Driskell also credited Notre Dame’s 2012 move into the ACC for giving them greater exposure in the states with vastly growing populations.
“The fact that Notre Dame does play that ACC schedule,” Driskell said. “They do travel to Georgia Tech, they do travel to the Carolinas and South Carolina to play Clemson, Florida and all that, I think it’s helped them really get a foothold in the mid-Atlantic in the southeastern region.”
That said, Driskell made a point to talk about what makes Atlanta specifically a great recruiting source for Notre Dame — academically rigorous high schools with strong football programs.
“They’re really good high-level academic prep schools,” he said. “And there’s a lot more football players coming out of those schools as well. … You’re going to find more Notre Dame type of student-athletes in Atlanta than you are in a lot of the other metropolitan cities around the country.”
Brian Kelly has long commented on the challenges of Notre Dame recruiting, having to ensure that players will be able to adjust to the academic and social challenges of the University.

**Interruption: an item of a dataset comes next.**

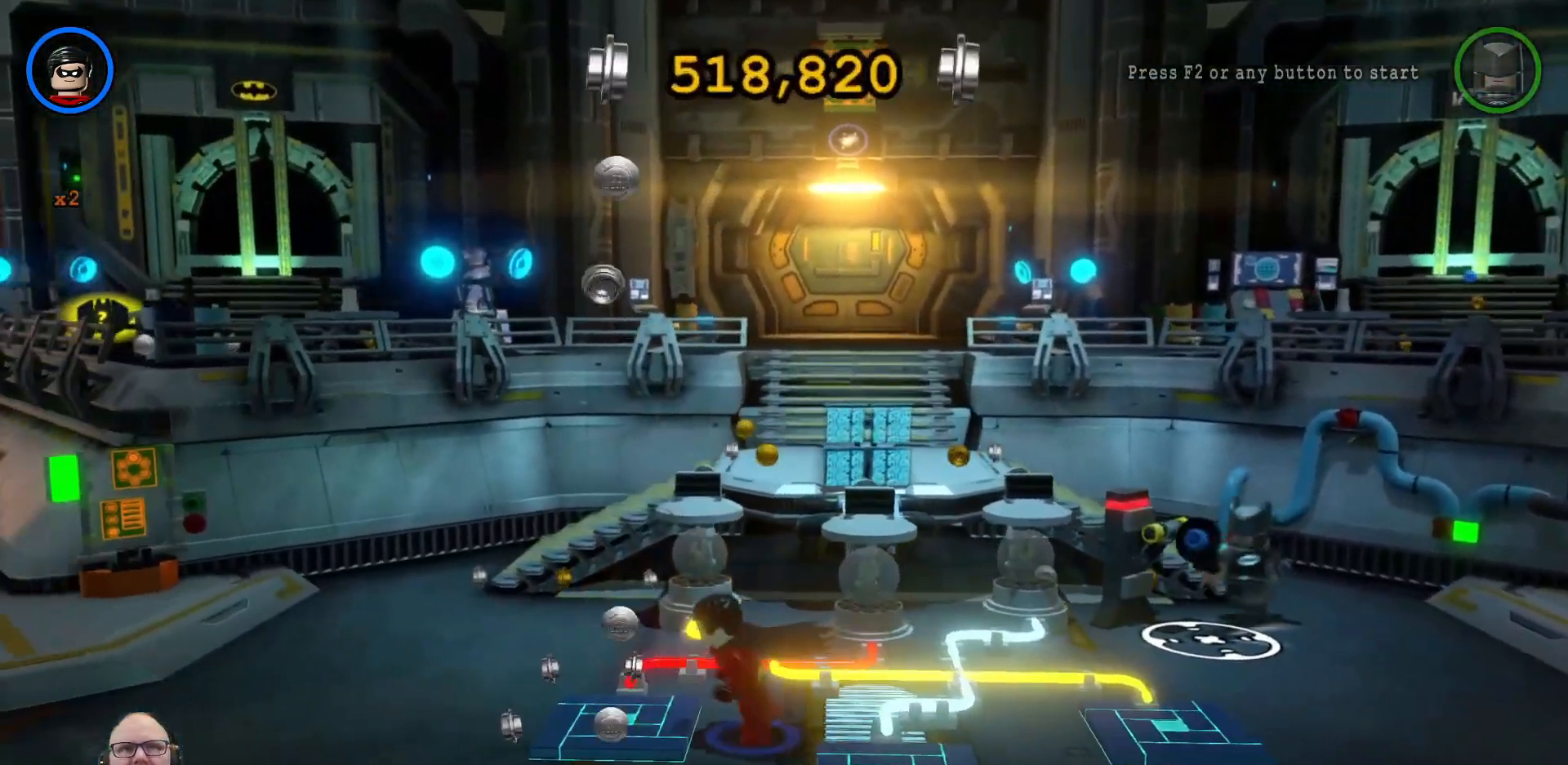
{"buttons": [], "left_stick": "center", "events": [[467, "left_stick", "center"]]}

Knowing that they’ve been well prepared is always a welcome addition for his staff.
Going forward, Driskell said the Irish are essentially set in the class of 2021 and keeping their sights on the class of 2022. This is particularly relevant considering the recent announcement that the NCAA made giving all players the option for another year of eligibility, throwing Notre Dame’s roster count into question.
“If we want to bring some kids back, we can bring some kids back. If we’re going to take a kid [in] 2021, he needs to be a guy that we view as an impact player,” Driskell said.
Meanwhile, on the national college football scene, Driskell estimates the Notre Dame is right where it wants to be among its peers. With the exception of USC who is yet to return to play, he says most of their rivals are also winding down their incoming classes.
“I think USC is going to start ramping up to put some finishing touches on their recruiting class these next couple months now that they’re getting back to football,” he said. “Kids can’t visit … and they can’t go on the road and see kids so it’s just one of those things where there’s just not a lot of movement going on right now.”